Still, the road ahead is challenging. ROCm software continues to lag Nvidia’s CUDA in adoption and developer traction, and AMD remains years behind in terms of total ecosystem maturity. Cantor Fitzgerald acknowledged the bullish roadmap by raising its price target on AMD shares from $120 to $140 but cautioned that the true revenue impact of these chips may not materialize until 2026. It sees potential for $10+ EPS by 2028 if AMD captures just 5–10% of a projected $500B AI chip market, but also expects near-term volatility as the Instinct ramp progresses.

Performance metrics shared by AMD showed a measured confidence: in certain Llama model inference tasks, an 8-GPU MI355X node performed 1.2–1.3x better than Nvidia’s comparable 8-GPU GB200 HGX setup.

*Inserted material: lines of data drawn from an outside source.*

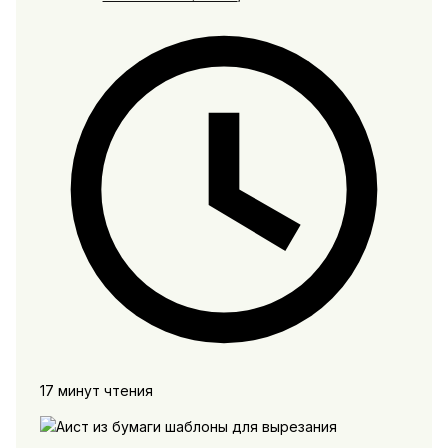
17 минут чтения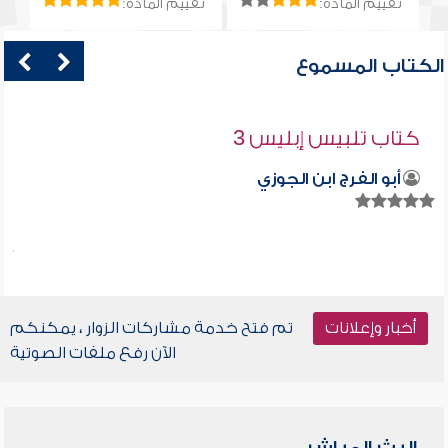
تقييم المادة:
تقييم المادة:
الكتاب المسموع
كتاب تلبيس إبليس 3
أبو الفرج ابن الجوزي
أخبار وإعلانات
تم فتح خدمة مشاركات الزوار ، يمكنكم
الآن رفع ملفات الصوتية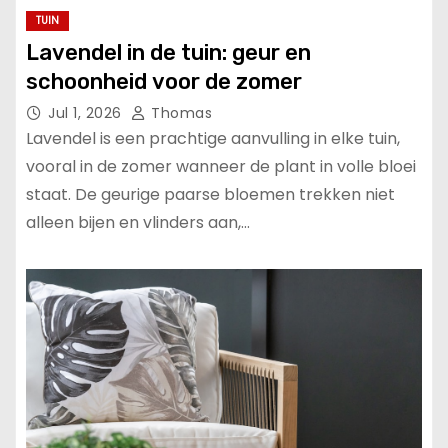
TUIN
Lavendel in de tuin: geur en
schoonheid voor de zomer
Jul 1, 2026
Thomas
Lavendel is een prachtige aanvulling in elke tuin,
vooral in de zomer wanneer de plant in volle bloei
staat. De geurige paarse bloemen trekken niet
alleen bijen en vlinders aan,…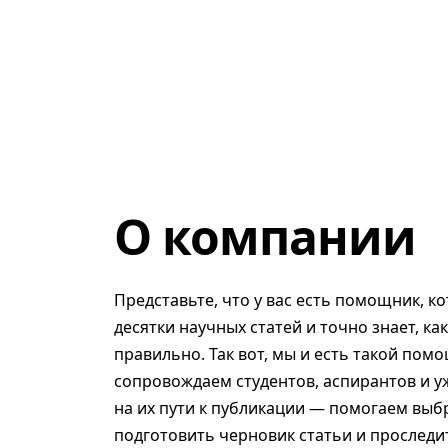
О компании
Представьте, что у вас есть помощник, к
десятки научных статей и точно знает, ка
правильно. Так вот, мы и есть такой помо
сопровождаем студентов, аспирантов и у
на их пути к публикации — помогаем выб
подготовить черновик статьи и проследит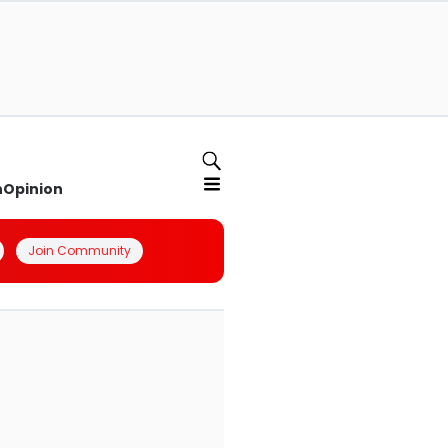
n
Opinion
Join Community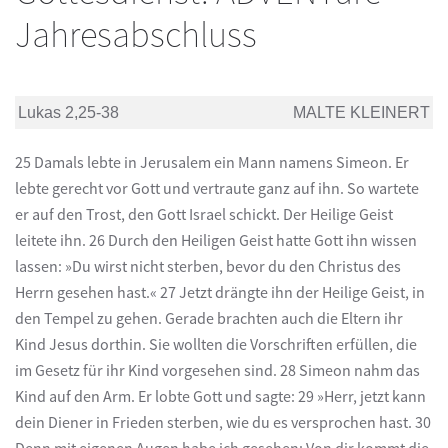
Jahresabschluss
Lukas 2,25-38
MALTE KLEINERT
25 Damals lebte in Jerusalem ein Mann namens Simeon. Er
lebte gerecht vor Gott und vertraute ganz auf ihn. So wartete
er auf den Trost, den Gott Israel schickt. Der Heilige Geist
leitete ihn. 26 Durch den Heiligen Geist hatte Gott ihn wissen
lassen: »Du wirst nicht sterben, bevor du den Christus des
Herrn gesehen hast.« 27 Jetzt drängte ihn der Heilige Geist, in
den Tempel zu gehen. Gerade brachten auch die Eltern ihr
Kind Jesus dorthin. Sie wollten die Vorschriften erfüllen, die
im Gesetz für ihr Kind vorgesehen sind. 28 Simeon nahm das
Kind auf den Arm. Er lobte Gott und sagte: 29 »Herr, jetzt kann
dein Diener in Frieden sterben, wie du es versprochen hast. 30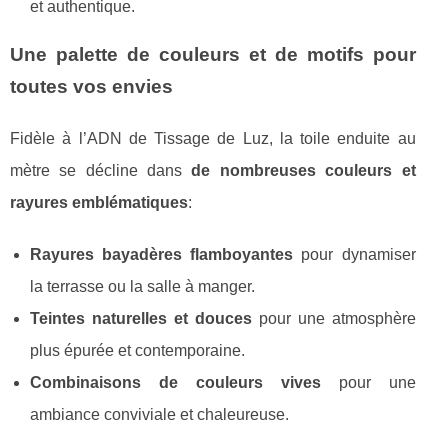
et authentique.
Une palette de couleurs et de motifs pour
toutes vos envies
Fidèle à l’ADN de Tissage de Luz, la toile enduite au
mètre se décline dans
de nombreuses couleurs et
rayures emblématiques
:
Rayures bayadères flamboyantes
pour dynamiser
la terrasse ou la salle à manger.
Teintes naturelles et douces
pour une atmosphère
plus épurée et contemporaine.
Combinaisons de couleurs vives
pour une
ambiance conviviale et chaleureuse.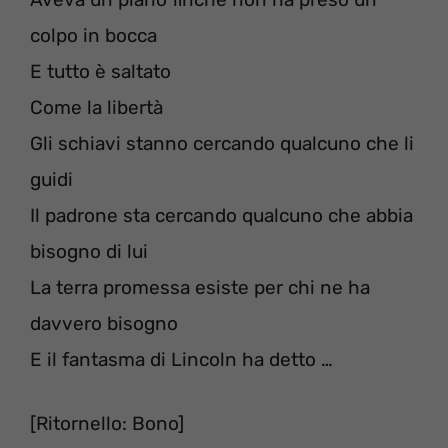
colpo in bocca
E tutto è saltato
Come la libertà
Gli schiavi stanno cercando qualcuno che li
guidi
Il padrone sta cercando qualcuno che abbia
bisogno di lui
La terra promessa esiste per chi ne ha
davvero bisogno
E il fantasma di Lincoln ha detto …
[Ritornello: Bono]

Training performance was more evenly matched, but AMD claimed up to a 1.13x edge on select workloads. Perhaps most critically, AMD emphasized improvements in total cost of ownership (TCO), claiming its denser racks with advanced cooling can deliver more compute per dollar—a message clearly aimed at hyperscalers watching both power and capex closely.

With shares retreating modestly despite the deluge of product announcements and marquee partnerships, the market appears to be in a “show me” phase. The 200-day moving average remains a key technical barrier, but the story is building: AMD is no longer just trying to sell chips; it’s pushing toward being a full-stack AI systems provider. That ambition carries execution risk—but also the potential for substantial reward if the company can convert design wins into durable revenue streams.

In sum, AMD’s Advancing AI 2025 event showcased a company hitting the gas on every front—chips, systems, software, and partnerships. While it’s not yet Nvidia’s equal, AMD is no longer a distant second. And with performance metrics tightening and hyperscaler support growing, investors would do well to keep this pullback on their radar.